879: Structural Proof Theory/11
Michael Lee Finney
michael.finney at metachaos.net
Fri Mar 5 01:36:46 EST 2021
> By JUMPS I mean the JUMPS that proof assistants will definitely have
> to make if they are to realize the MOST AMBITIOUS GOALS. And JUMPS
> they will definitely have to make in order to get more and more
> powerful on the MORE REALISTIC GOALS. We should be generating lots of
> toy problems with huge mathematical challenges to meet. My general
> methodology is to GO INTO THE PURE SITUATIONS where one SEVERELY
> LIMITS what the TECH is given, and see what it can realistically find.
> AND HOW IT DOES FIND. That way, JUMPS are seriously confronted. AND
> because of the superclean pared down structure of these setups, THE
> PROSPECTS FOR IMPORTANT FRUITFUL TOY PROBLEMS with tremendously
> interesting THEORETICAL CHALLENGES, is maximized. NOT SO in situations
> where the TECH is given everything with the kitchen sink.
> Harvey Friedman
The problem is that JUMPS, both minor and major, essentially require general
artificial intelligence -- and we have no clue on even how to start with that.

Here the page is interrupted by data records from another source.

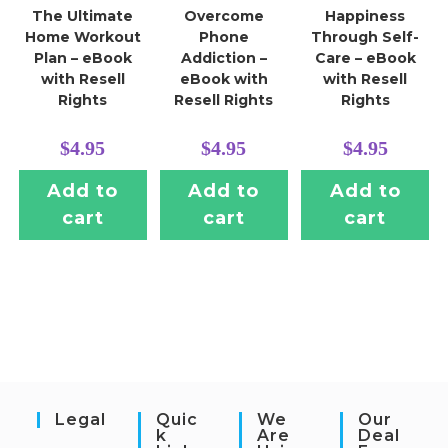
The Ultimate
Overcome
Happiness
Home Workout
Phone
Through Self-
Plan – eBook
Addiction –
Care – eBook
with Resell
eBook with
with Resell
Rights
Resell Rights
Rights
$
4.95
$
4.95
$
4.95
Add to
Add to
Add to
cart
cart
cart
Legal
Quic
We
Our
K
Are
Deal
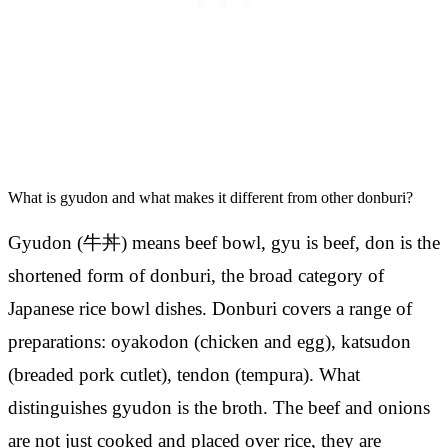
What is gyudon and what makes it different from other donburi?
Gyudon (牛丼) means beef bowl, gyu is beef, don is the
shortened form of donburi, the broad category of
Japanese rice bowl dishes. Donburi covers a range of
preparations: oyakodon (chicken and egg), katsudon
(breaded pork cutlet), tendon (tempura). What
distinguishes gyudon is the broth. The beef and onions
are not just cooked and placed over rice, they are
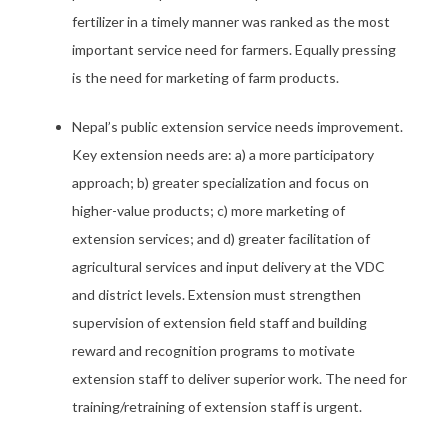
fertilizer in a timely manner was ranked as the most
important service need for farmers. Equally pressing
is the need for marketing of farm products.
Nepal’s public extension service needs improvement.
Key extension needs are: a) a more participatory
approach; b) greater specialization and focus on
higher-value products; c) more marketing of
extension services; and d) greater facilitation of
agricultural services and input delivery at the VDC
and district levels. Extension must strengthen
supervision of extension field staff and building
reward and recognition programs to motivate
extension staff to deliver superior work. The need for
training/retraining of extension staff is urgent.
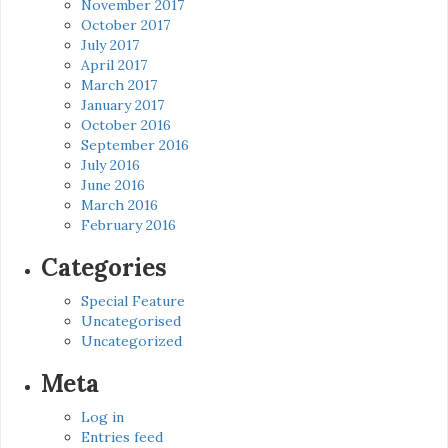
November 2017
October 2017
July 2017
April 2017
March 2017
January 2017
October 2016
September 2016
July 2016
June 2016
March 2016
February 2016
Categories
Special Feature
Uncategorised
Uncategorized
Meta
Log in
Entries feed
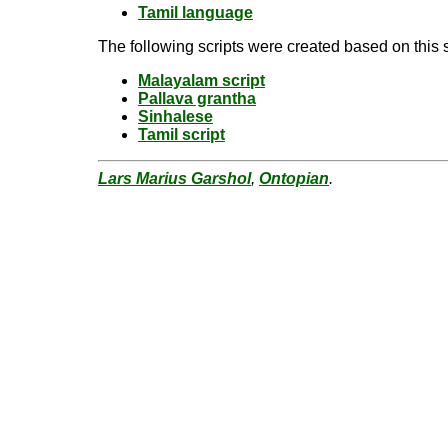
Tamil language
The following scripts were created based on this s
Malayalam script
Pallava grantha
Sinhalese
Tamil script
Lars Marius Garshol
,
Ontopian
.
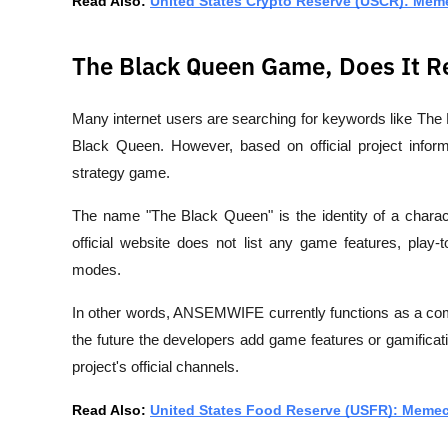
Read Also: 
United States Crypto Reserve (USCR): Mem
The Black Queen Game, Does It Re
Many internet users are searching for keywords like 
The
Black Queen
. However, based on official project inform
strategy game
.
The name "The Black Queen" is the identity of a charac
official website does not list any game features, play
modes.
In other words, ANSEMWIFE currently functions as a 
co
the future the developers add game features or gamificatio
project's official channels. 
Read Also: 
United States Food Reserve (USFR): Memeco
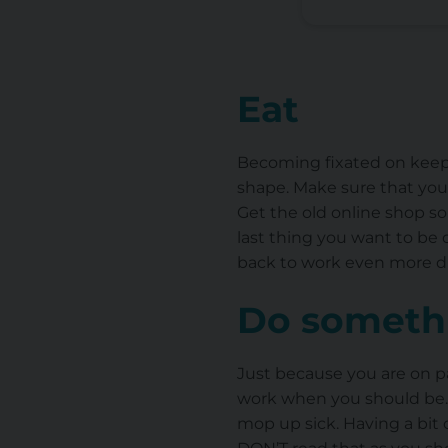
Eat
Becoming fixated on keepin
shape. Make sure that you b
Get the old online shop so
last thing you want to be 
back to work even more dif
Do somethi
Just because you are on pat
work when you should be….
mop up sick. Having a bit o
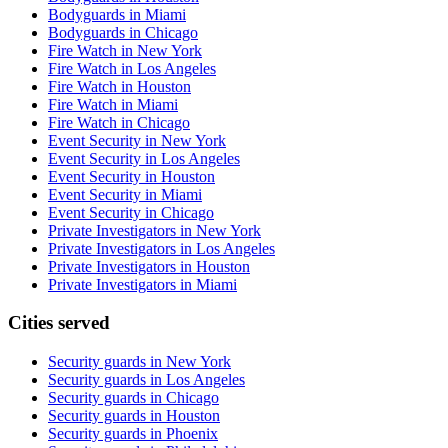
Bodyguards in Miami
Bodyguards in Chicago
Fire Watch in New York
Fire Watch in Los Angeles
Fire Watch in Houston
Fire Watch in Miami
Fire Watch in Chicago
Event Security in New York
Event Security in Los Angeles
Event Security in Houston
Event Security in Miami
Event Security in Chicago
Private Investigators in New York
Private Investigators in Los Angeles
Private Investigators in Houston
Private Investigators in Miami
Cities served
Security guards in
New York
Security guards in
Los Angeles
Security guards in
Chicago
Security guards in
Houston
Security guards in
Phoenix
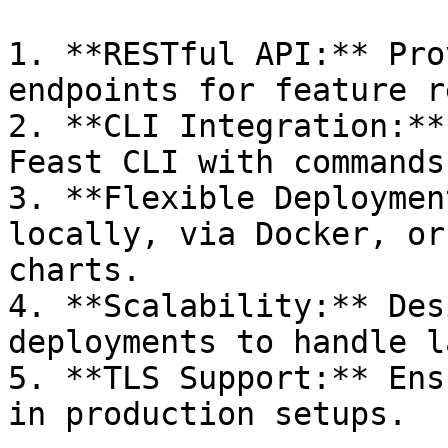
1. **RESTful API:** Pro
endpoints for feature r
2. **CLI Integration:**
Feast CLI with commands
3. **Flexible Deploymen
locally, via Docker, or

People have been working on that for a number of decades and exactly zero
progress has been made. If you look at textbooks from 25 years ago, about the
only difference between then and now is a bit of tweaking. And using very large
datasets with very large computers. There is a lot of noise about beating
chess or go master players, self driving cars, language translation, etc. All
of those are great and are wonderful achievements -- but at their heart, they
are just really, really large statistical models using enormous amounts of
data and processing power. Some of it is accomplished by searching huge spaces
with extremely large and powerful computers, combined with a large set of
rules to prune the space. And a large dataset of existing positions with known
solutions.
But, none of that helps with JUMPS. It may help with proof understanding, but
the essence of the technology requires huge amounts of data (think terabytes
or even petabytes -- gigabytes is just a toy student problem). And we probably
don't have enough data to really do a good job there. Understanding proofs is
not the same as natural language understanding, it has its own style and much
of that is understanding what is omitted as much as what is present. Since
many publications are by those who are non-native language speakers, even the
grammar is likely to be an issue.
We are a long, long way from the point that we can handle JUMPS, large or
small. What we can handle is verification and assistants -- especially for
simpler areas such as pure logic. A certain amount of theorem proving can also
be done. But, it requires careful formalization and specification. It isn't
just a matter of stating a theorem and telling the software to "prove it". I
am not acquainted with the current batch of theorem provers, but my
understanding is that most or all of them rely on techniques which
intrinsically assume the law of excluded middle and / or contraposition. That
means that they don't work well in areas without those or where constructive
proofs are desired. I don't see them developing a proof plan from a high
level, and then filling in the blanks. That requires a human level of
understanding of the subject domain.
What might work to some degree is more of a rule based approach combined with
state space searching. That also requires a large database, and almost
certainly custom to a specific area of mathematics. That database would be
similar to the rules of thumb that graduate students learn. That might help in
bridging the gaps and in proof understanding. That might make proof assistants
and verifiers more likely to be able to work with conventional proofs without
the effort required to translate the proof or problem as much as is needed
now.
But, really, the technology is probably many decades away from handling JUMPS
of any nature. JUMPS are what require human level intelligence, and there is
no technology today or on the horizon enabling that. We are all hoping for a
breakthrough any day now, but we have been hoping for that for decades and are
still disappointed.
All of that said, I believe that technology can be of great assistance in
working with most areas of mathematics. Each problem might require custom
software, but that is no different than using technology in other areas.